Prog-pop-crossover-metal met elegantie. Huh? Bestaat dat? O jee, dat wordt vast een bestuursvergadering bij Progarchives, want er moet een sjabloon op de site bijgemaakt worden.
Hoewel de Amerikaanse band Three (als 3 geschreven) sinds 1994 bestaat en al zes albums heeft afgeleverd, is dat tot op heden onopgemerkt gebleven binnen de burelen van Progwereld. Moeilijk toe te geven, maar goed; menselijk falen is ons niet vreemd. U dacht natuurlijk dat wij superieur zijn in het tippen van goede progmuziek, maar dit werkje is ons toch echt ontgaan. Gelukkig zijn er nog toegewijde, oplettende, met de tijd meegaande, veel kennis hebbende, nieuw-genre aanborende Progwereld medewerkers die toegewijd blijven speuren zodat u als trouwe lezer goed geïnformeerd blijft. Ik (be)noem verder niemand maar als uw nieuwsgierigheid is gewekt moet u gewoon even naar beneden scrollen.
Eerlijkheidshalve moet ik bekennen dat ik de cd ontdekte via een collega website die de lezers informeert over metal muziek. Hoe die daar terechtkomt is raadselachtig, want de term metal is maar spaarzaam van toepassing op dit album. Terugkomend op Progwereld moet ik u bekennen dat wij al eerder in de fout zijn gegaan bij het voorgaande album “The End Is Begun”, die ook in de internationale pers hoge scores haalde. Die was progressiever in de betekenis van het woord dan deze cd dat is. Echt veel recensies van dit album heb ik verder nog niet gelezen, maar ik verwacht dat de scores nog wel eens overtroffen kunnen worden in de maanden na deze release. Reden genoeg om de cd dus aan te schaffen. Behoed u wel, dit is een cd die misschien niet bij de eerste luisterbeurt gaat leven…
Wat mag je verwachten? Three maakt een ware potpourri van rock, prog, pop, fijnzinnigheid, elegantie, progressie, erotiek, pakkende riff’s, ingenieuze melodielijnen, excelentie, en niet uit je hoofd krijgende refreinen. Pffff, zo kan ik nog wel even doorgaan. “The Ghost You Gave To me” is een zorgvuldig samengesteld album met spannende details en nummers die eens van de bewandelde paden afwijken.

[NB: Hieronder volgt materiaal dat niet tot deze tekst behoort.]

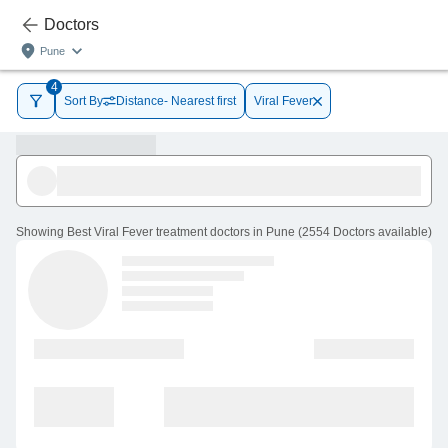
Doctors
Pune
4
Sort By
Distance- Nearest first
Viral Fever
Showing
Best Viral Fever treatment doctors in Pune
(
2554
Doctors
available
)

Door het progressieve geluid loopt ook vaak steevast een catchy melodielijn die stevig in je systeem gaat zitten maar uiteindelijk is het een cd waar je aan moet wennen.
Mastermind achter de muziek is zanger en gitarist Joey Eppard die eerst de muziek voor dit album geeft gecomponeerd en pas in het laatste stadium de teksten heeft geschreven. Niet zonder resultaat, want de teksten zijn sterk en poëtisch en dan vooral in de combinatie van die woorden. Voorbeeld van een knap staaltje schrijfwerk is het nummer Only Child. Wanneer u de cd fysiek in uw handen heeft moet u vooral de teksten van dat nummer eens nalezen en onderwijl natuurlijk luisteren naar de muziek van de track, want die is namelijk ook zeer aantrekkelijk. De beide gitaristen van de band, Eppard en Billy Riker zijn in staat de riffs een poppy geluid op een progressieve ondergrond mee te geven. Dat is ook het sterke punt van de band; ze kunnen door afwisseling zorgen voor bijzonder mooi opgebouwde en doordachte songs die veel mensen zullen aanspreken zonder dat het ergens echt mainstream of commercieel wordt. Enige uitzondering daarin is misschien het afsluitende The Barrier, die op het randje balanceert van toegankelijke poprock.
Er is veel avontuur te vinden. One With The Sun heeft bijvoorbeeld trekjes van de Beatles, The Beach Boys of in veilige progressieve termen te blijven bij een band als Moonsafari. Of neem Sparrow, het derde nummer, klinkt in het begin aanzienlijk harder maar brengt een totaal ander, zelfs opgewekt geluid. Laat ik vooral ook niet het eerste nummer na de intro vergeten. React is zo geschreven dat het lijkt of er twee verschillende songs door elkaar heen lopen, maar uiteindelijk komt de melodielijnen in het refrein als een “Quentin Tarantino film” samen, iets wat de song Sparrow overigens ook kenmerkt. Over de hele linie harder, progressiever en met knipoogjes naar Porcupine Tree is de track Numbers, die het meest in aanmerking komt voor de term metal.
De stem van Joey Eppard is niet de meest krachtige die ik ooit heb gehoord maar wel uniek in zijn soort. Eppard’s stem is vaak gevoelig, delicaat en kenmerkend en je verwacht visueel eerder een Justin Bieber achtig type dan een stoere, langharige metalhead. Eerlijkheidshalve moet ik ook zeggen dat zijn stem op verschillende momenten door de techniek wordt geholpen wanneer de dynamiek daarom vraagt of wanneer het bijna naar de vrouwelijke kant toe gaat. Vrouwelijk? Ja, dan hebben we het dus over de elegantie waar ik in mijn inleiding naar verwees. Het pakkende Pretty is een nummer waar de gratie en geilheid zowat vanaf straalt. Voor alle duidelijkheid, ik ben een rechtgeaarde hetero, maar als ik de stem van zanger Joey Eppard in het begin van dat nummer hoor, gaan mijn mannelijke zintuigen zowat rechtovereind staan. Eppard is een zanger die waar nodig zowel een softe als een scherpe stem kan opzetten.
Concluderend kan ik zeggen dat dit album niet perse een voorloper in de progscene, metal of pop gaat worden, ook geen zogenaamde ‘essentiel’, maar het brengt de diverse werelden mooi bij elkaar zonder echt zwakke momenten. Een nieuw genre is geboren: prog-pop-crossover-metal. Progarchives, here we come!